The theory of change is a tool to help you describe the need you are trying to address, the changes you want to make (your outcomes), and what you plan to do (your activities).

Common language

Having a common language is important when developing a theory of change. It is worth noting that some of the definitions are contested, and it is not essential that you adopt them precisely.

The most important thing is that you understand what it means in this guide and that when you are developing a theory of change for your organization or project, everyone shares a common understanding.

Theory of Change model

Final goal: The broader social change a project or organization is trying to achieve.

Intermediate outcomes: The short-term changes, benefits, learning or other effects that result from what a project or organization does. These short-term steps will contribute to a final goal and may include changes in users’ knowledge, skills, attitudes, and behaviour. A useful way to think about intermediate outcomes is the outcomes achieved after the project—what service users take away from it.

Activities: The things that an organization or project does or the way it chooses to deliver a project day-to-day. Activities are within an organization or project’s control.

Inputs: The resources that go into the project that a team or organization needs to be able to carry out its activities.

Outputs: Products, services or facilities that result from an organization or project’s activities. These are often expressed quantitatively; for example, number of users, how many sessions they receive and the amount of contact they had with a project.

Enablers: Conditions or factors that need to be present or absent to allow an organization or project’s work to succeed. The presence or absence of enablers can help or hinder a project. There are two kinds of enablers:

Internal enablers need to exist inside an organization for a theory of change to work, and are mostly within an organization or project’s control. Internal enablers describe the mechanisms by which an organization delivers its work (such as the quality of services, relationships and the values and attitudes of staff).

External enablers need to exist in the external environment for a theory of change to work, and are often beyond an organization or project’s immediate control. External enablers describe the context in which an organization works (such as social, cultural, economic and political factors, laws, regulations, and working with other organizations).

Evidence: Information that you already have or plan to collect that is relevant to supporting or testing a theory of change.

Assumptions: The underlying beliefs about how a project will work, the people involved and the context. These are sometimes implicit in a logic model or theory of change, but it can be useful to state them explicitly.

Improving services

Once you have developed a theory of change, described how it is supported by existing evidence, and collected your own evidence, you can determine whether you have achieved the outcomes you intended. You will also be in a position to learn from your results and improve your services.

In a survey organizations stated that the greatest benefit of measuring their impact was improved services. To make improvements, you will need to critically reflect on the data you have collected and analyzed.

Two key questions to ask yourself are:

– What do your results say you are doing well
– What do your results say about what you need to improve?

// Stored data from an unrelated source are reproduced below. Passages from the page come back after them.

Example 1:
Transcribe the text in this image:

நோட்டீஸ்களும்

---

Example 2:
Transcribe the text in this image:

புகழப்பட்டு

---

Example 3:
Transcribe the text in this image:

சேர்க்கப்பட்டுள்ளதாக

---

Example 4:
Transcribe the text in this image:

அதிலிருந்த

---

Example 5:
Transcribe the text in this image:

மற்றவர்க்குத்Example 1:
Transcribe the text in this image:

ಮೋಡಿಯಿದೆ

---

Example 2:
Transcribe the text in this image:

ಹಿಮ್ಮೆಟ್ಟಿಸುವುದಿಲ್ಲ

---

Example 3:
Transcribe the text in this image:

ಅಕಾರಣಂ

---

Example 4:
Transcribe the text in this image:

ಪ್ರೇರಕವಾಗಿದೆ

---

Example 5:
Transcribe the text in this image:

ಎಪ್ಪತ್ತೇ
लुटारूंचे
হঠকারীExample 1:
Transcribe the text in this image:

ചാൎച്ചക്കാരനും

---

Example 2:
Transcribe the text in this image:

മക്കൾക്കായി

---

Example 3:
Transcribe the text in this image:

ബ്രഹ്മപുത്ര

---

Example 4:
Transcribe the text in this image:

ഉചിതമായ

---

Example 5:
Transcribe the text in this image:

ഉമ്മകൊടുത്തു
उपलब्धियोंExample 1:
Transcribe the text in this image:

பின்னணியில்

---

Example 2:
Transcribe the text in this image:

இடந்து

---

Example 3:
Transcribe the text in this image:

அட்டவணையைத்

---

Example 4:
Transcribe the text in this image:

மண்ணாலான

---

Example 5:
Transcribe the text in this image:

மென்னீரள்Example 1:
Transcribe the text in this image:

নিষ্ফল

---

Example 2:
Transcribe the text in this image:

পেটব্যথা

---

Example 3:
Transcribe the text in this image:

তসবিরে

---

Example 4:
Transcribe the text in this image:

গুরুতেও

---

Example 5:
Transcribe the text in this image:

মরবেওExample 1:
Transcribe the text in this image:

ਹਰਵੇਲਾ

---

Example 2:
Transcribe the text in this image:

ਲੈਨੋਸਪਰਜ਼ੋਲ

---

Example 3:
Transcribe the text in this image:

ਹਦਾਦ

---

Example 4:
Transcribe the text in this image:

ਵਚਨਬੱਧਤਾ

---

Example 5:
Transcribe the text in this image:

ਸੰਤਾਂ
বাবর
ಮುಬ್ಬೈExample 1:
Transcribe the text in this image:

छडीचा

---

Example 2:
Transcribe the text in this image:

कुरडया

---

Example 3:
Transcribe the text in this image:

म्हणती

To think about practical ways to improve your work, consider:

  • Are you delivering the right services?
  • Are you targeting your services at the right people?
  • Are there any gaps in your services?
  • Are there any unintended consequences?
  • Are some of your services more effective than others?
  • Would it make sense to allocate resources differently?

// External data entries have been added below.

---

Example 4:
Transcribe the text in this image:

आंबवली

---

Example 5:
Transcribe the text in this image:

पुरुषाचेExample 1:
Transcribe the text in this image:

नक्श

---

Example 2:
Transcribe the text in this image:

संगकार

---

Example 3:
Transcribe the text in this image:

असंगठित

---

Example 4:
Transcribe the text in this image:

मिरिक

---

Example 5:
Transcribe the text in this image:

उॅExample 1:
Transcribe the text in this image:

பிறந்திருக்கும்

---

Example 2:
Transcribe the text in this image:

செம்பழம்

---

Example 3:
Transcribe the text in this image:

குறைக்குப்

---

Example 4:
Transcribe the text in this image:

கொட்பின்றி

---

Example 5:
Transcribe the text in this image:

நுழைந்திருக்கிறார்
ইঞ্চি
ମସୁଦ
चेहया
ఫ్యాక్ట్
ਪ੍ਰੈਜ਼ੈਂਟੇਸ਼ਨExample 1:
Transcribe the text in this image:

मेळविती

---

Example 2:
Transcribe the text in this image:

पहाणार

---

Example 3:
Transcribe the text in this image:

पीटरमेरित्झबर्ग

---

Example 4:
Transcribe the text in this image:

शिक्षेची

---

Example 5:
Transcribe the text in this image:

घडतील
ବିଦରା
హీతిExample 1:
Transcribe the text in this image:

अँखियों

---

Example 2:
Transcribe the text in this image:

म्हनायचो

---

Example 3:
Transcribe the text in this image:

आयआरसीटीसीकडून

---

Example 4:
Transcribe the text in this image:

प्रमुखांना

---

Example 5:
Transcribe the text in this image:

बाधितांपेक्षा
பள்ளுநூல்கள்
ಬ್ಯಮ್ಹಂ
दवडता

Basic assumptions that are based upon French and Bell in an Organizational Development (OD) trajectory

  1. Most individuals have drives towards personal growth and development. However, the work habits are a response to work environment rather than personality traits. Accordingly, efforts to change work habits should be directed towards changing how the person is treated rather than towards attempting to change the person.
  2. Highest productivity can be achieved when the individual goals are integrated with organizational goals. Also with such integration, the quality of the product is highly improved.
  3. Cooperation is more effective than competition. Conflict and competition tend to erode trust, prohibit collaboration and eventually limit the effectiveness of the organization. In healthy organizations, “efforts are made at all levels to treat conflict as a problem subject to problem solving methods.
  4. The suppression of feelings adversely affects problem solving, personal growth and satisfaction with one’s work. Accordingly, free expression of feelings is an important ingredient for commitment to work.
  5. The growth of individual members is facilitated by relationships, which are open, supportive and trusting. Accordingly, the level of interpersonal trust, support and cooperation should be as high as possible.
  6. The difference between commitment and agreement must be fully understood. Agreeing to do something is totally different from being committed to do something. Sense of commitment makes it easy to accept change and the implementation of change for the purpose of organi­zational development is even easier when such a commitment is based upon participation in the process.
  7. Organizational Development programmes, if they are to succeed, must be reinforced by the organization’s total human resources system.